Ahora el mundo está triste porque se venden menos autos. Una de las consecuencias de la crisis mundial es la caída de la próspera industria del automóvil. Si tuviéramos algún resto de sentido común, y alguito de sentido de la justicia ¿no tendríamos que celebrar esa buena noticia? ¿O acaso la disminución de los automóviles no es una buena noticia, desde el punto de vista de la naturaleza, que estará un poquito menos envenenada, y de los peatones, que morirán un poquito menos?

Según Lewis Carroll, la Reina explicó a Alicia cómo funciona la justicia en el país de las maravillas:

–Ahí lo tienes –dijo la Reina–. Está encerrado en la cárcel, cumpliendo su condena; pero el juicio no empezará hasta el próximo miércoles. Y por supuesto, el crimen será cometido al final.

En El Salvador, el arzobispo Oscar Arnulfo Romero comprobó que la justicia, como la serpiente, sólo muerde a los descalzos.

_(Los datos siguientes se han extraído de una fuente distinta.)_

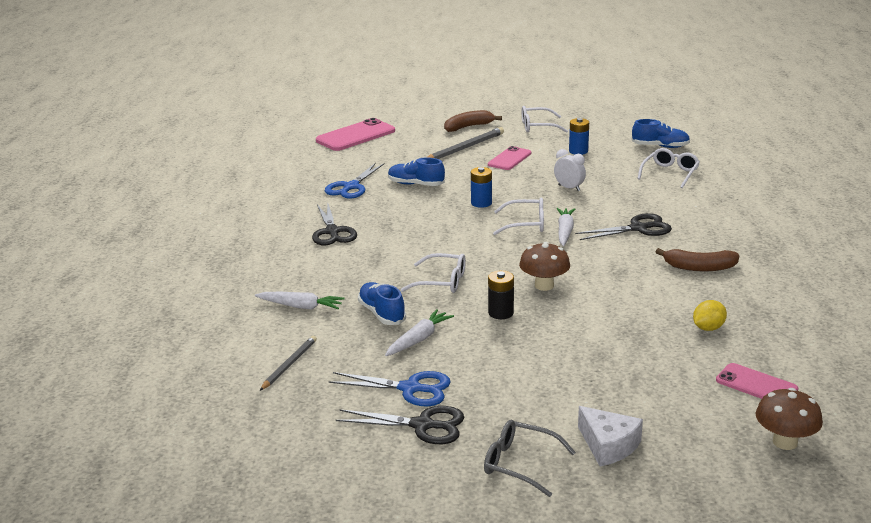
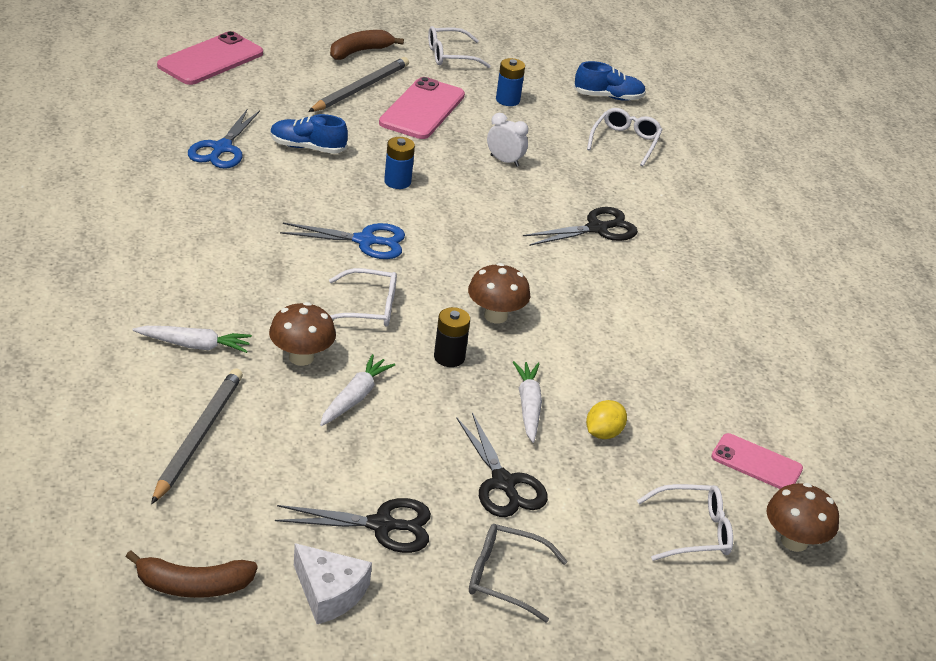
camera: 15 degrees left, 10 degrees up
grey pencil [260,336,317,391] -> grey pencil [151,369,243,504], size x1.61
black scissors [312,204,357,246] -> black scissors moved to [456,413,548,517]
blue scissors [329,371,451,407] -> blue scissors moved to [280,223,405,259]
blue shoe [358,282,406,325] -> brown mushroom [269,302,336,366]
pink phone [488,146,531,170] -> pink phone [379,77,465,139], size x1.61
white glasses [493,198,544,235] -> white glasses moved to [637,484,733,561]
white carrot [557,208,575,246] -> white carrot moved to [513,361,542,443]
white cheese [578,406,643,466] -> white cheese moved to [294,543,372,624]
brown banana [655,248,739,271] -> brown banana moved to [126,550,258,598]
yellow lemon [693,300,727,331] -> yellow lemon moved to [586,400,627,439]

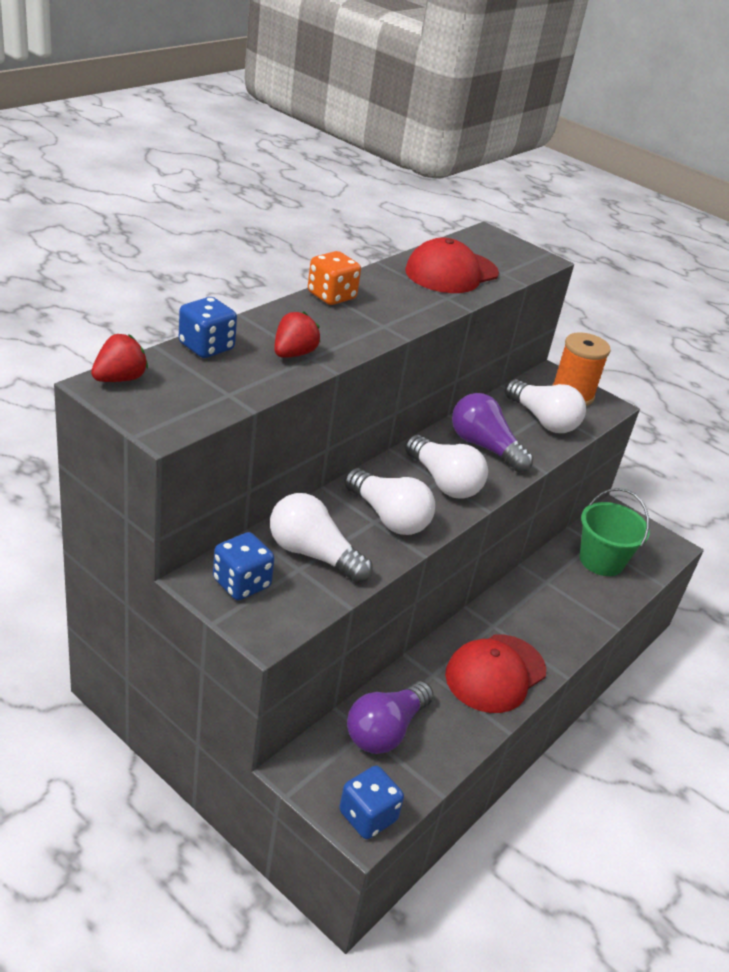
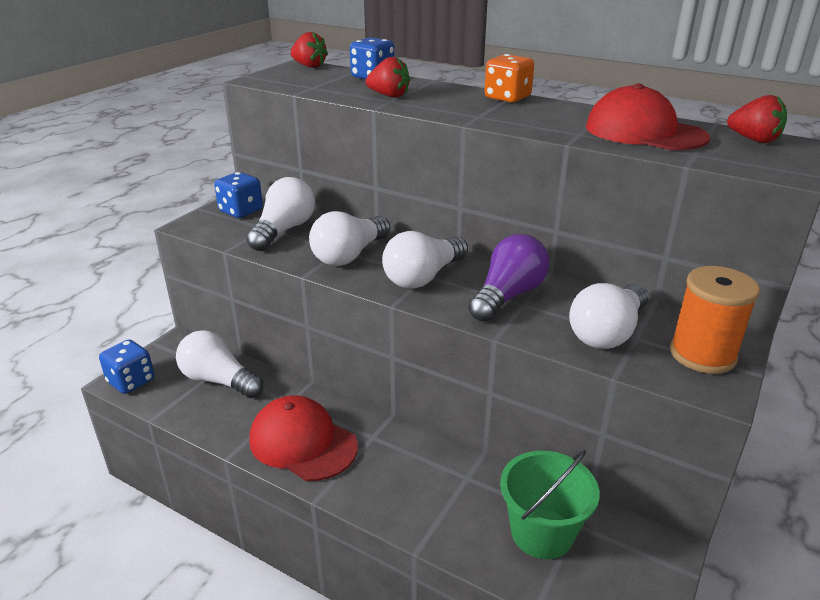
camera: 85 degrees right, 5 degrees down
purple light bulb [347,681,434,754] -> white light bulb [176,330,263,398]
none -> red strawberry [727,95,787,143]

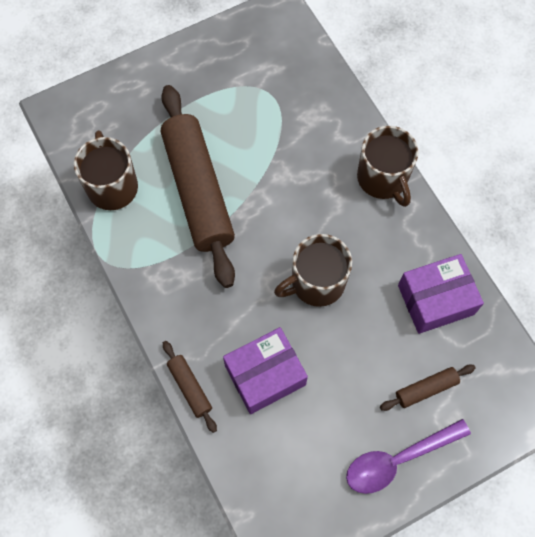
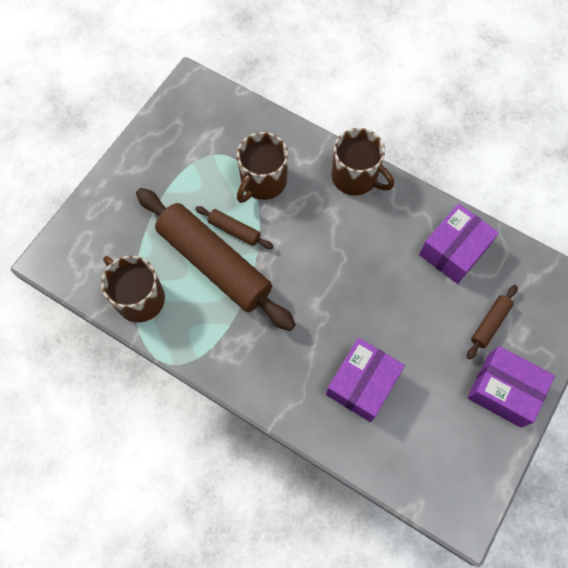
camera: 30 degrees left, 0 degrees up
brown rolling pin [163,341,217,433] -> brown rolling pin moved to [195,206,273,249]
brown mug [274,234,352,307] -> brown mug moved to [237,132,288,203]
purple spoon [346,419,471,494] -> purple box [467,346,555,428]

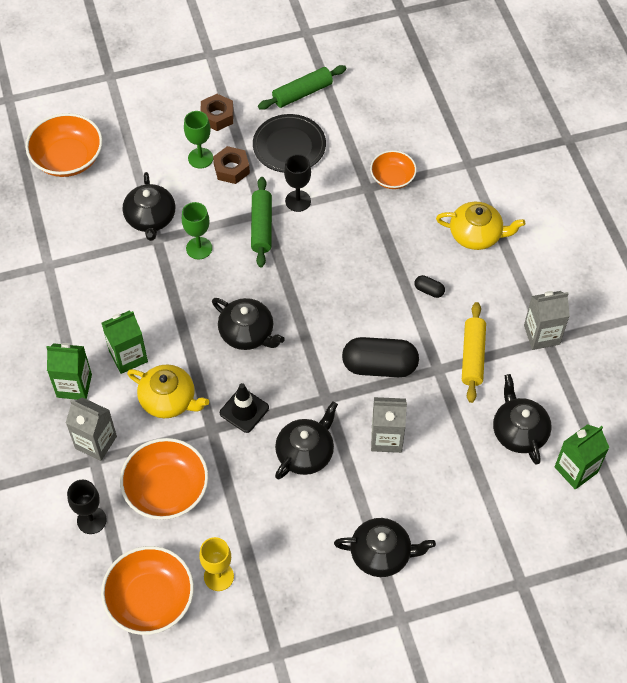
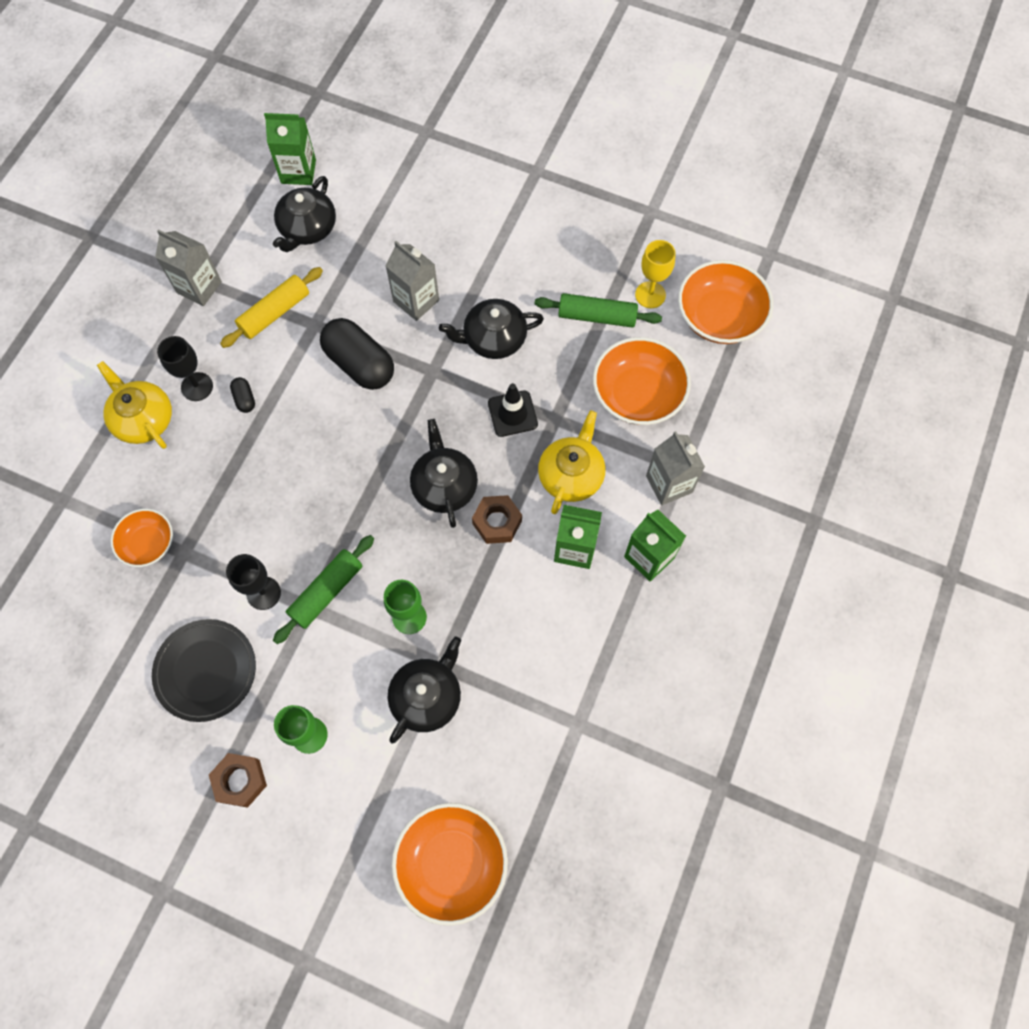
camera: 140 degrees left, 10 degrees up
black goblet [67,480,107,534] -> black goblet moved to [157,336,213,401]
yellow teapot [127,364,209,418] -> yellow teapot turned 45 degrees clockwise [538,410,605,514]
brown nut [213,146,250,184] -> brown nut moved to [472,495,522,544]
green rolling pin [258,65,347,110] -> green rolling pin moved to [535,293,662,328]
black teapot [334,518,436,577] -> none

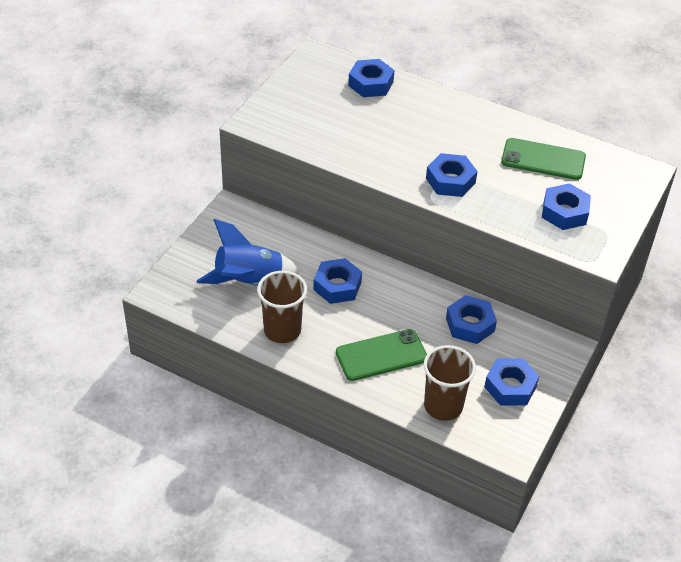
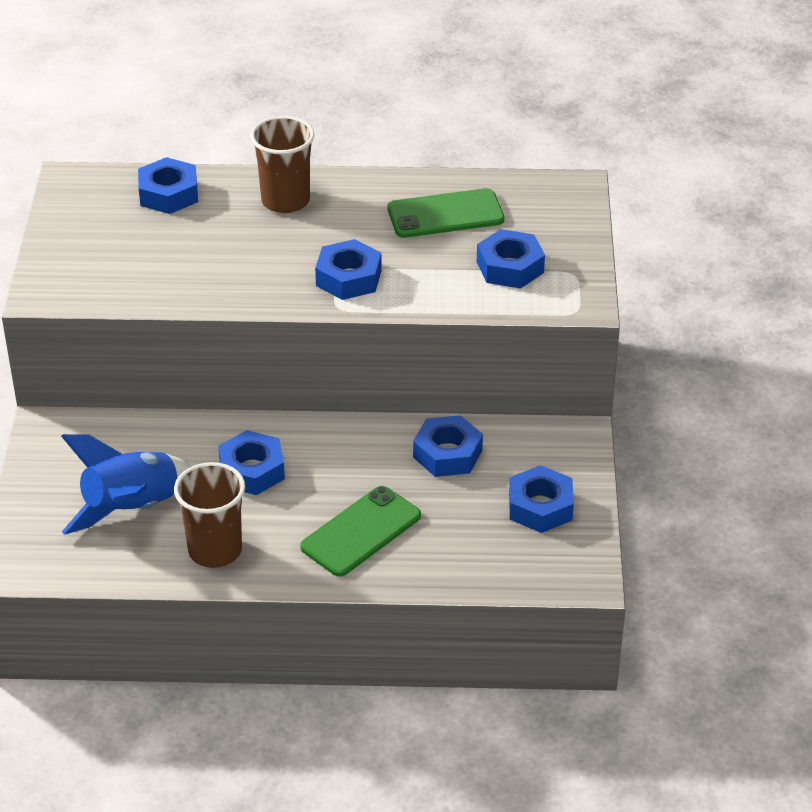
camera: 25 degrees left, 5 degrees down
brown cup [424,345,476,421] -> brown cup moved to [250,116,315,213]

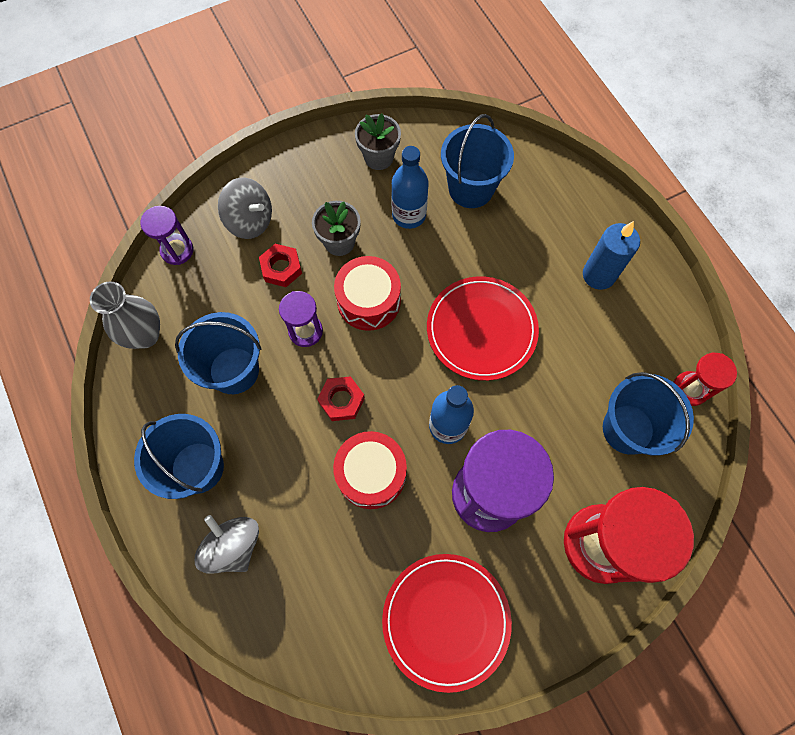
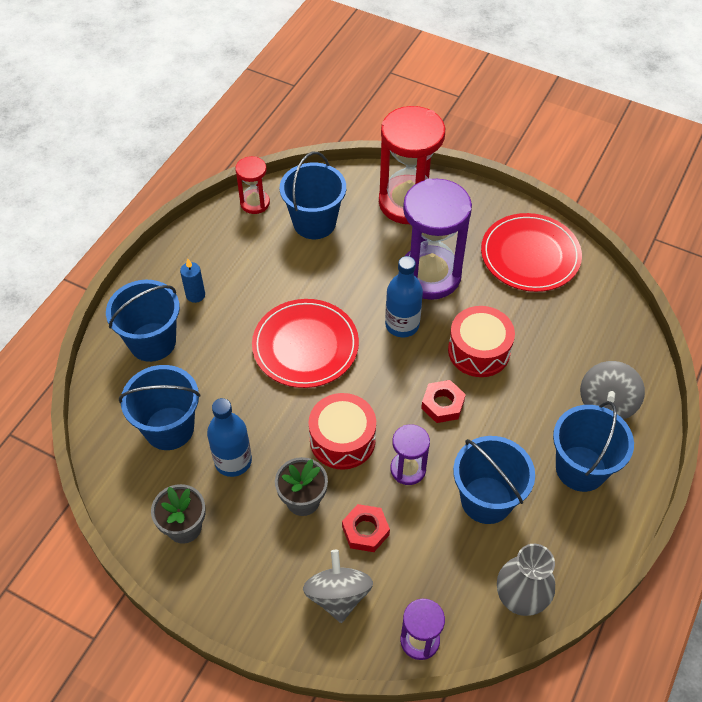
camera: 125 degrees left, 15 degrees down
blue candle [583,221,640,290] -> blue candle [180,259,205,303], size x0.60
none -> blue bucket [106,280,180,362]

El murió a balazos, por denunciar que en su país los descalzos nacían de antemano condenados, por delito de nacimiento.

El resultado de las recientes elecciones en El Salvador, ¿no es de alguna manera un homenaje? ¿Un homenaje al arzobispo Romero y a los miles que como él murieron luchando por una justicia justa en el reino de la injusticia?

A veces terminan mal las historias de la Historia; pero ella, la Historia, no termina. Cuando dice adiós, dice hasta luego.